Pulmonary vascular resistance in intra- and extra-alveolar vessels relative to lung volume. Interstitial pressure becomes more negative during lung expansion in the spontaneously breathing patient, favoring enlargement of most pulmonary vessels and a fall in their resistance to blood flow. Intra-avleolar vessels, however, become compressed by expansion of surrounding alveoli during lung inflation, leading to increased vascular resistance in these vessels. Total pulmonary vascular resistance is lowest at functional residual capacity, where vascular resistance in both intra- and extra-alveolar vessels is intermediate. TLC = total lung capacity. Reproduced by permission from Reference .

Figure 6.

Cycle of right ventricular (RV) decompensation. RV dysfunction begins with excessive increases in preload or afterload, or injury that results in decreased contractility. Tachycardia and increased stroke work lead to increased RV free wall tension, resulting in increased oxygen demand. Eventually, cardiac output begins to fall, leading to systemic hypotension. RV ischemia ensues from the combination of increased RV work load, free wall tension, and decreased coronary perfusion. Inadequate delivery of oxygen to the RV myocardium worsens myocyte contractility, leading to greater RV dilation and wall tension (left-sided arrow) and decreased O₂ delivery, due to systemic hypotension, lower mixed venous oxygen saturation, and increased right-to-left-side intracardiac shunting as RV pressure rises (right-sided arrow). The pulmonary vascular disease associated with pulmonary arterial hypertension (PAH) poses a particularly difficult situation for RV function, because it increases RV afterload while decreasing oxygenation of pulmonary venous blood leading to systemic (including coronary arterial) hypoxemia. PFO = patent foramen ovale. Reproduced by permission from Reference .

Figure 7.

Ratio of blood flow during systole to blood flow during diastole in the right coronary artery (RCA) as a function of right ventricular (RV) systolic pressure in patients with pulmonary hypertension.
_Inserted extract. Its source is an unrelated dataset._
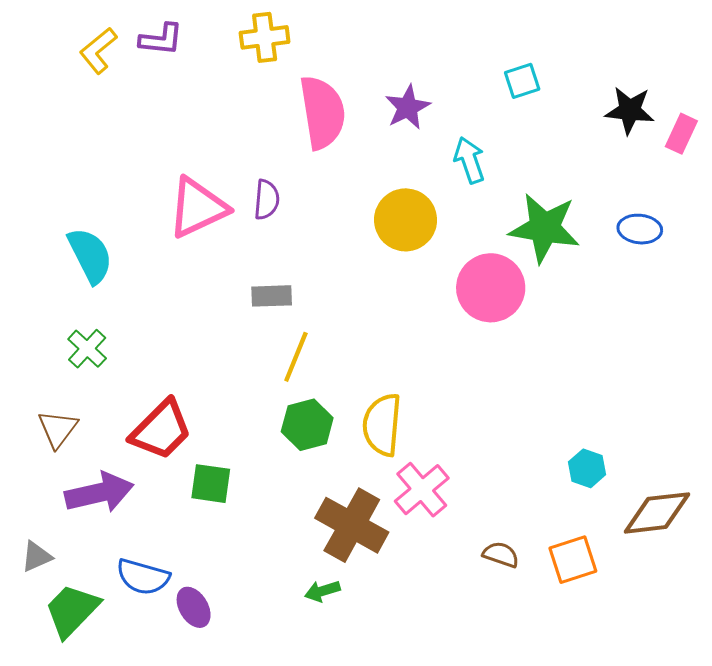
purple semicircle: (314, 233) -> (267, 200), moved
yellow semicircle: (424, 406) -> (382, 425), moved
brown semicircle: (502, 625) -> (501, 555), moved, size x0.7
When RV systolic pressure is near normal levels, the amount of RCA blood flow is similar during systole and diastole. As RV systolic pressure increases, RCA blood flow during systole falls. Blood flow in the RCA during systole is inversely proportional to RV systolic pressure, such that RCA blood flow during systole approaches zero as RV systolic pressure approaches systemic levels. Reproduced by permission from Reference .

Figure 8.

Approach to management of acute right ventricular (RV) failure. Patients should be assessed for acute cause of increased RV afterload or decreased contractility, such as pulmonary embolism or right-sided infarction. If no readily reversible cause is identified, efforts should be directed at optimizing RV preload and reducing RV afterload. The latter should include reversal of factors known to increase pulmonary vascular resistance and then the use of selective pulmonary vasodilator drugs. Metabolic conditions that reduce cardiac contractility, such as sepsis and acidemia, should be addressed. Systemic arterial pressure should be kept above RV systolic pressure to maintain RV perfusion. If these efforts fail, ionotropic agents can be tried to improve RV contractility. Measures to correct metabolic abnormalities and reduce RV dilation will also aid RV contractility. Extracorporeal life support should be considered when medical therapy is unsuccessful in a patient who has a reversible cause of RV failure or who is being prepared for lung transplantation. ECLS = extracorporeal life support; PE = pulmonary embolism; PVR = pulmonary vascular resistance.